B OccTher, Postgrad Dip Health Management
Milani has a degree in Occupational Therapy from the University Stellenbosch and a Post Graduate Diploma in Health Management from the University of Cape Town (UCT). She is currently enrolled for a Masters in Development Policy and Practice at UCT. Milani has more than (35) years of management experience in the Public Health Sector, with expertise in the area of Public Health Planning and Policy Development. She has a specific interest in the use of Health Information to inform planning and policy decision-making. Her current responsibilities include amongst others the development of systems and tools that could support evidence-based decision-making with the provision and presentation of information through an integrated repository drawing data and information from different sources. This includes the testing and design of the enterprise architecture for the development of an integrated patient-based information system for South Africa.

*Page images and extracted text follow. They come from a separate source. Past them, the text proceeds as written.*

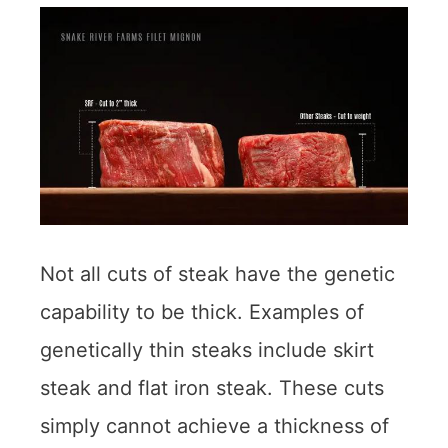
Not all cuts of steak have the genetic
capability to be thick. Examples of
genetically thin steaks include skirt
steak and flat iron steak. These cuts
simply cannot achieve a thickness of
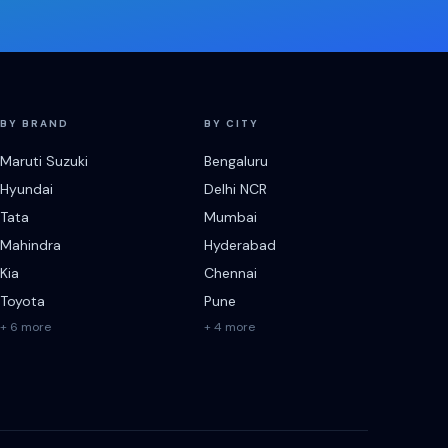
BY BRAND
BY CITY
Maruti Suzuki
Bengaluru
Hyundai
Delhi NCR
Tata
Mumbai
Mahindra
Hyderabad
Kia
Chennai
Toyota
Pune
+ 6 more
+ 4 more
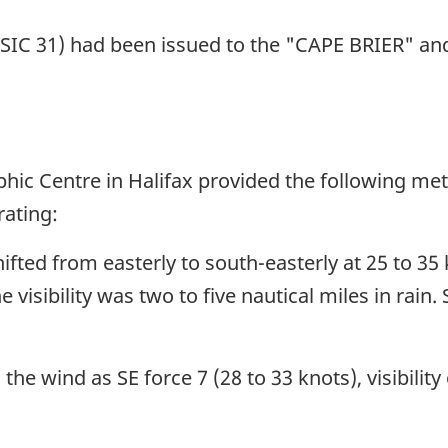
(SIC 31) had been issued to the "CAPE BRIER" and 
ic Centre in Halifax provided the following mete
ating:
fted from easterly to south-easterly at 25 to 35 
 visibility was two to five nautical miles in rain
e wind as SE force 7 (28 to 33 knots), visibility 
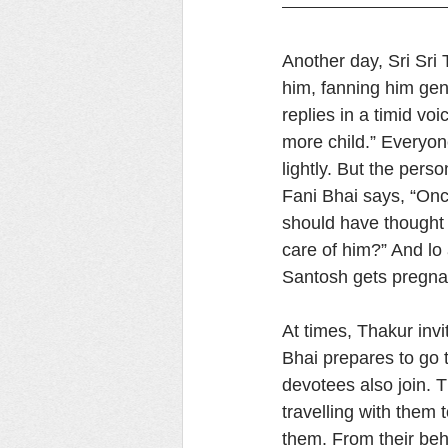
Another day, Sri Sri 
him, fanning him gen
replies in a timid vo
more child.” Everyone
lightly. But the pers
Fani Bhai says, “Onc
should have thought a 
care of him?” And lo 
Santosh gets pregnan
At times, Thakur inv
Bhai prepares to go t
devotees also join. 
travelling with them
them. From their beha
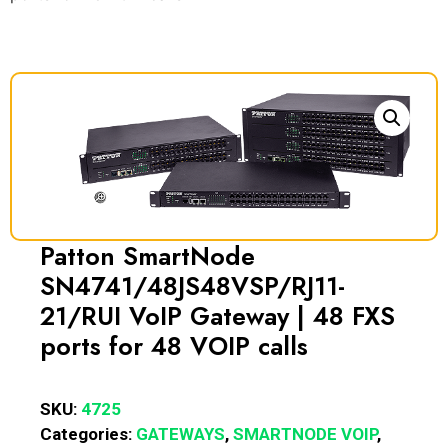
Patton SmartNode
SN4741/48JS48VSP/RJ11-
21/RUI VoIP Gateway | 48 FXS
ports for 48 VOIP calls
SKU:
4725
Categories:
GATEWAYS
,
SMARTNODE VOIP
,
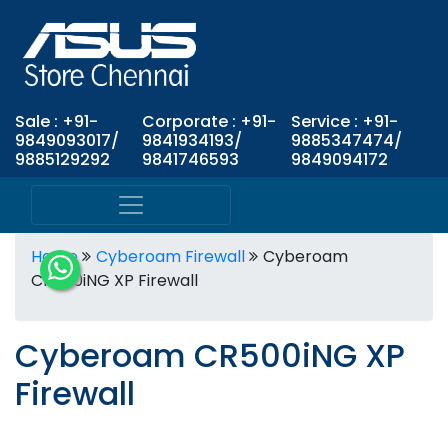
Sale : +91-
Corporate : +91-
Service : +91-
9849093017/
9841934193/
9885347474/
9885129292
9841746593
9849094172
Home
Cyberoam Firewall
Cyberoam
CR500iNG XP Firewall
Cyberoam CR500iNG XP
Firewall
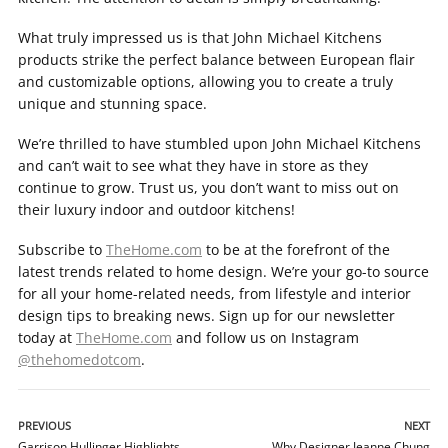
What truly impressed us is that John Michael Kitchens
products strike the perfect balance between European flair
and customizable options, allowing you to create a truly
unique and stunning space.
We’re thrilled to have stumbled upon John Michael Kitchens
and can’t wait to see what they have in store as they
continue to grow. Trust us, you don’t want to miss out on
their luxury indoor and outdoor kitchens!
Subscribe to
TheHome.com
to be at the forefront of the
latest trends related to home design. We’re your go-to source
for all your home-related needs, from lifestyle and interior
design tips to breaking news. Sign up for our newsletter
today at
TheHome.com
and follow us on Instagram
@thehomedotcom
.
PREVIOUS
NEXT
Garrison Hullinger Highlights
Why Designer Jeanne Chung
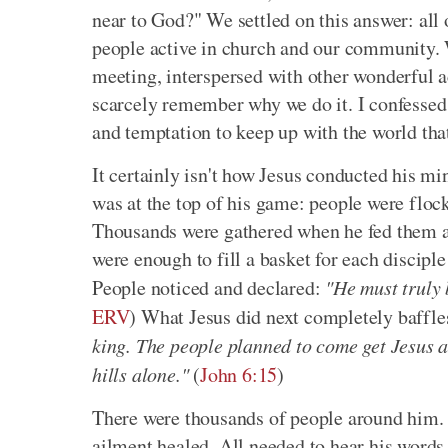
near to God?" We settled on this answer: all 
people active in church and our community. 
meeting, interspersed with other wonderful act
scarcely remember why we do it. I confessed t
and temptation to keep up with the world tha
It certainly isn't how Jesus conducted his mi
was at the top of his game: people were floc
Thousands were gathered when he fed them all
were enough to fill a basket for each disciple
People noticed and declared:
"He must truly 
ERV
) What Jesus did next completely baffl
king. The people planned to come get Jesus a
hills alone."
(
John 6:15
)
There were thousands of people around him. 
ailment healed. All needed to hear his words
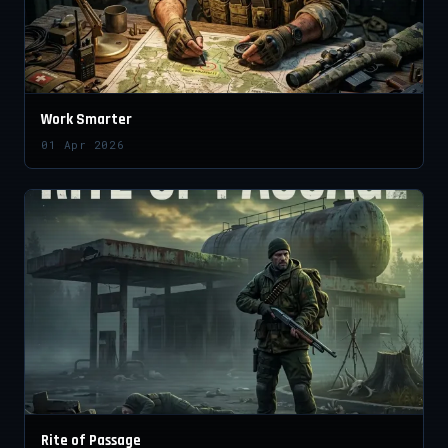
Work Smarter
01 Apr 2026
Rite of Passage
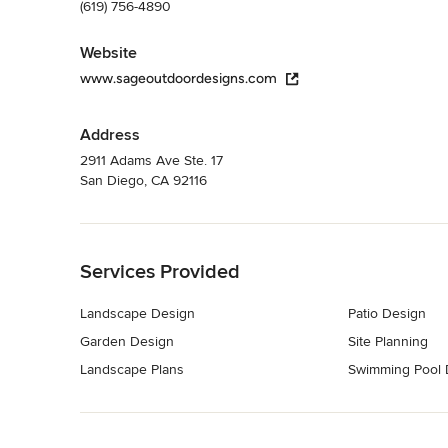
(619) 756-4890
Website
www.sageoutdoordesigns.com
Address
2911 Adams Ave Ste. 17
San Diego, CA 92116
Back to Navigation
Services Provided
Landscape Design
Patio Design
Garden Design
Site Planning
Landscape Plans
Swimming Pool 
Back to Navigation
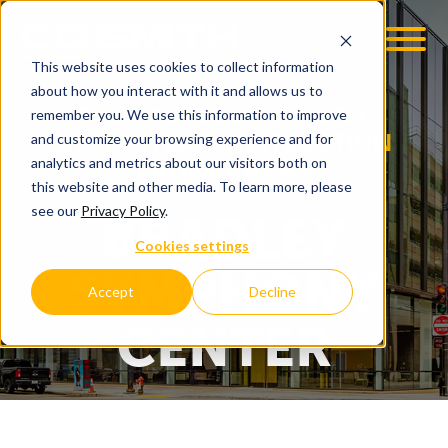
This website uses cookies to collect information
OOM
EMPLOYMENT OPPS
about how you interact with it and allows us to
MILWAUKEE SYMPHONY
remember you. We use this information to improve
ORCHESTRA CONSTRUCTION
and customize your browsing experience and for
PROJECT NEWS
analytics and metrics about our visitors both on
this website and other media. To learn more, please
see our
Privacy Policy
.
BRADLEY
Cookies settings
SYMPHONY
Accept
Decline
CENTER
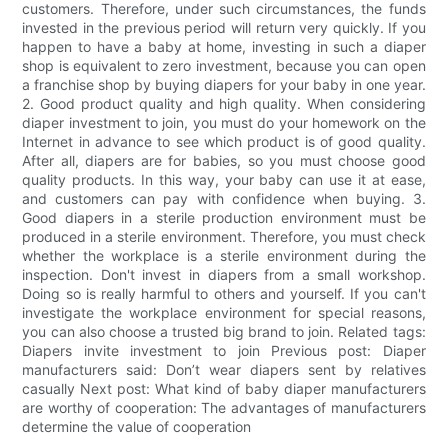
customers. Therefore, under such circumstances, the funds
invested in the previous period will return very quickly. If you
happen to have a baby at home, investing in such a diaper
shop is equivalent to zero investment, because you can open
a franchise shop by buying diapers for your baby in one year.
2. Good product quality and high quality. When considering
diaper investment to join, you must do your homework on the
Internet in advance to see which product is of good quality.
After all, diapers are for babies, so you must choose good
quality products. In this way, your baby can use it at ease,
and customers can pay with confidence when buying. 3.
Good diapers in a sterile production environment must be
produced in a sterile environment. Therefore, you must check
whether the workplace is a sterile environment during the
inspection. Don't invest in diapers from a small workshop.
Doing so is really harmful to others and yourself. If you can't
investigate the workplace environment for special reasons,
you can also choose a trusted big brand to join. Related tags:
Diapers invite investment to join Previous post: Diaper
manufacturers said: Don’t wear diapers sent by relatives
casually Next post: What kind of baby diaper manufacturers
are worthy of cooperation: The advantages of manufacturers
determine the value of cooperation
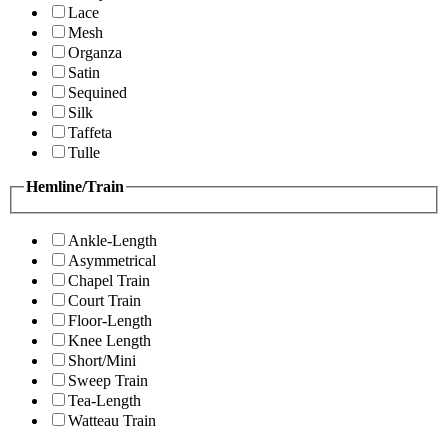
Lace
Mesh
Organza
Satin
Sequined
Silk
Taffeta
Tulle
Hemline/Train
Ankle-Length
Asymmetrical
Chapel Train
Court Train
Floor-Length
Knee Length
Short/Mini
Sweep Train
Tea-Length
Watteau Train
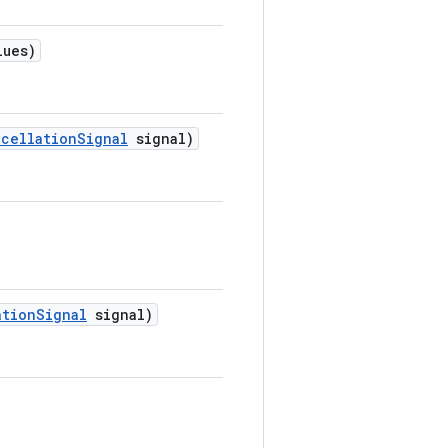
lues)
ncellation
Signal
signal)
ation
Signal
signal)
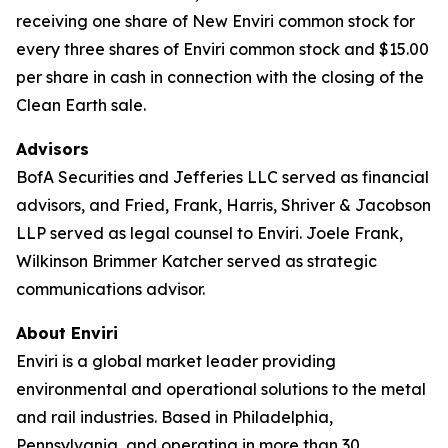
receiving one share of New Enviri common stock for
every three shares of Enviri common stock and $15.00
per share in cash in connection with the closing of the
Clean Earth sale.
Advisors
BofA Securities and Jefferies LLC served as financial
advisors, and Fried, Frank, Harris, Shriver & Jacobson
LLP served as legal counsel to Enviri. Joele Frank,
Wilkinson Brimmer Katcher served as strategic
communications advisor.
About Enviri
Enviri is a global market leader providing
environmental and operational solutions to the metal
and rail industries. Based in Philadelphia,
Pennsylvania, and operating in more than 30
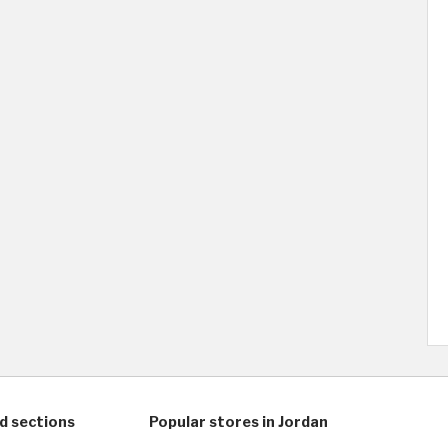
d sections
Popular stores in Jordan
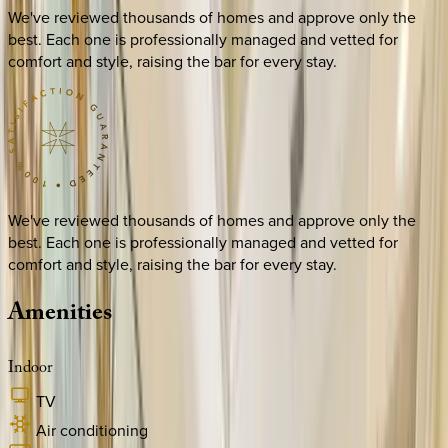
We've reviewed thousands of homes and approve only the
best. Each one is professionally managed and vetted for
comfort and style, raising the bar for every stay.
We've reviewed thousands of homes and approve only the
best. Each one is professionally managed and vetted for
comfort and style, raising the bar for every stay.
Amenities
Indoor
TV
Air conditioning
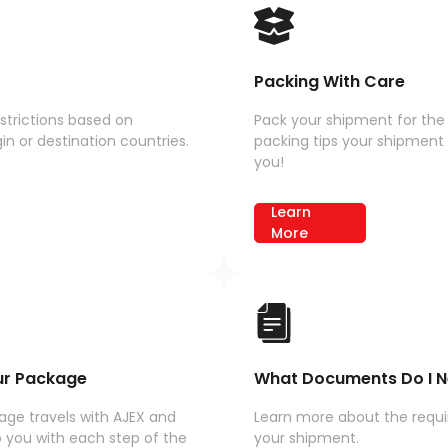
Packing With Care
strictions based on
Pack your shipment for the 
n or destination countries.
packing tips your shipment r
you!
Learn
More
ur Package
What Documents Do I N
ge travels with AJEX and
Learn more about the requ
 you with each step of the
your shipment.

The new system cannot function without a comprehensive and interoperable digital information system. Clear and accurate data on users, providers, benefits, products, and outcomes are essential to a functioning system and this data must generate information that allows the Fund to measure equity, access of users to providers and benefits, and to plan strategic purchasing where there are inequities and deficiencies. Everything must be coded for the system to work, and these need to be universal codes, universally adopted (used by every role-player in both public and private sectors), and preferably international, to allow benchmarking.
Every person (health system user) in the country must have a portable electronic health record that every provider adds to each time they see the user and provide care. These unique patient records will belong to the patient (user) but allow every provider to build on an existing health record without duplicating tests, treatment, and care. The records will be carried on the Health Patient Record System (HPRS), which is already in place. Providers, managers, researchers, and policymakers must have access to the depersonalised data to manage individual patient care, and equity through strategic purchasing, and to develop improved and evolving policies.
The law (National Health Act and the NHI Bill) provides the framework and assigns powers to achieve this, but the Regulations and the data governance, operating procedures, standard dictionaries, normative standards for interoperability, standard analytics, and publication of indicators all need to be developed, documented, and managed.